Голос, поданный Камбалой, как слишком тихий, не засчитывается. Таким образом, решающим становится мнение учителя.
— Ну, так за кого вы?
— А что бы вы предпочли: рак печени или злокачественные метастазы в печеночной области?
— Но ведь это од…
Поняв свой промах, Филин обиженно удаляется; халат у него сзади вздернулся, но он этого не замечает.
— Ну и озорник же вы, — замечает Чинция Аистиха, — подняли доктора на смех. И меня заодно.
— Нет, вас — нет, — отвечает Ящерица, — вы хорошая, добрая и стимулируете сердечную деятельность.
Аистиха краснеет. Возвращается Рак, но, увидев этот любовный дуэт, поворачивает обратно.
— Если мне сегодня ночью станет плохо, — говорит Лучо, — обещайте, что придете вы. Медведь, конечно, славный, но вы — это совсем другое…
— Сегодня дежурство Медведя. А завтра, честное слово, всю ночь буду носиться с вами как курица с яйцом. Только окажите мне маленькую любезность…
— Просите что угодно.
— Отдайте мне колбаску, которую вы спрятали под подушку…
— Только не обижайте ее.
Вновь появившийся на пороге Рак со скорбью наблюдает за конфискацией.
— Ну, Лучо, я пошел… завтра приду.
— Будет время — приходи, нет — ничего страшного. Приносите мне вести о Леоне.
— Говорю тебе, в газетах ни строчки. Но завтра Лючия обещала прийти.
Лючия. Стоит учителю услышать это имя, как ему делается лучше. Он ложится, дыхание несколько участилось, но оно есть — это главное. Закрывает глаза. Может быть, настало время сна-откровения, сна, который раскроет тайны. Музыка из телевизора все больше отдаляется. Разобрать трудно, возможно, это «Самсон и Далила». Мелодию ведут скрипки. Лучо принимается вполне к месту напевать:
Над ним нависает тень Медведя.
— Профессор, тут у нас кардиология. Психиатрия — в другом отделении.
— Вы не любите оперу, Оресте?
— Я ее почти не знаю. «Фигаро — я здесь, Фигаро — я там» — и все.
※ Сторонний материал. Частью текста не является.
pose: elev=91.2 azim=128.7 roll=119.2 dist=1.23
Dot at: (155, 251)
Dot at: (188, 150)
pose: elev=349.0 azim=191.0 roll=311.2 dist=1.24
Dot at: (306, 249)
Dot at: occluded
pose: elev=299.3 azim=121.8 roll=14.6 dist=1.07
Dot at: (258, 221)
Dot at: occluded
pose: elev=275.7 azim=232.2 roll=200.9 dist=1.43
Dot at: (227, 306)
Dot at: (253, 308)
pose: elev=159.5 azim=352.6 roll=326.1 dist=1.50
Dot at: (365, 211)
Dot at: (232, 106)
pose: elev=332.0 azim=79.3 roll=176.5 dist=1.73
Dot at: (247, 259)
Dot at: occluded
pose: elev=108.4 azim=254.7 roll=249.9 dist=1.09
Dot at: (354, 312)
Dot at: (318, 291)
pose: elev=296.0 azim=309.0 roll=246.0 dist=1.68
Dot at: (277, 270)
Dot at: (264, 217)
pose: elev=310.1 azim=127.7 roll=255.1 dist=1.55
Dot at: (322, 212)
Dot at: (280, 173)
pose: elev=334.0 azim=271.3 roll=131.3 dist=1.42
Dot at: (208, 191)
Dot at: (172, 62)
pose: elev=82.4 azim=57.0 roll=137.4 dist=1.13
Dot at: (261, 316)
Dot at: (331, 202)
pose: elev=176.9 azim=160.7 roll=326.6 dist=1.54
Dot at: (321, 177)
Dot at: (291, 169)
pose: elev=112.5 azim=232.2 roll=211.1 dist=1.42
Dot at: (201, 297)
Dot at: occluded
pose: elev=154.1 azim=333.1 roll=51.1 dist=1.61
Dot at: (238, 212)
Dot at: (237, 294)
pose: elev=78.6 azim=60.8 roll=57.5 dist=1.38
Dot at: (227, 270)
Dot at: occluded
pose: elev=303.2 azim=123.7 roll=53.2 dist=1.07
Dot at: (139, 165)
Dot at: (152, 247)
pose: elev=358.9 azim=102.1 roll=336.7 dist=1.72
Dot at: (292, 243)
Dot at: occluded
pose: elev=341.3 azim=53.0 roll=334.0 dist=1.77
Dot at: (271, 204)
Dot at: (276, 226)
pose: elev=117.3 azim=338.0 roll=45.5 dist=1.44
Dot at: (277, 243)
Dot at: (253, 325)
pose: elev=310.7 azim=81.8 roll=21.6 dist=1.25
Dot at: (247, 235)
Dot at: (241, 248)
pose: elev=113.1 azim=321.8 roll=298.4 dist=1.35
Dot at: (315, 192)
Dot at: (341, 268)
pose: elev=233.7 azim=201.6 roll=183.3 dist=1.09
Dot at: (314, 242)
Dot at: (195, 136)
— А какая музыка вам нравится?
— Только не смейтесь. Рок-н-ролл.
— Я не смеюсь.
— Знаете, профессор… — Оресте вдруг садится на койку Крысы, отчего тот подскакивает кверху на полтора метра, — это я сейчас такой толстый, а десяток лет назад играл в футбол и недурно танцевал.
— Ну-ка, расскажите.
— А потом вы — про бактерии.
— Идет!
— И еще про того, кто так сгруппировал животных, будто сам видел их сотворение, человека отнес к четвероногим, а хорька назвал «смердючиус зловониус».
— Про Линнея?
— Точно. Понимаете, профессор, в молодости было не до учебы, а теперь вот хочу все наверстать.
— Часто оглядываясь, далеко не уйдешь, — вздыхает Лучо.
— Но, понимаете, стоит мне задуматься, в голове начинается сущий кавардак.
— Все верно. Вселенная возникла и развивается среди хаоса, но нет-нет да и появится в ней маленькая стройная и очень сложная организация. Я имею в виду нашу крохотную периферийную планету. Скажем, миллиарды лет тому назад некий скачок атома водорода предрешил наш с вами разговор.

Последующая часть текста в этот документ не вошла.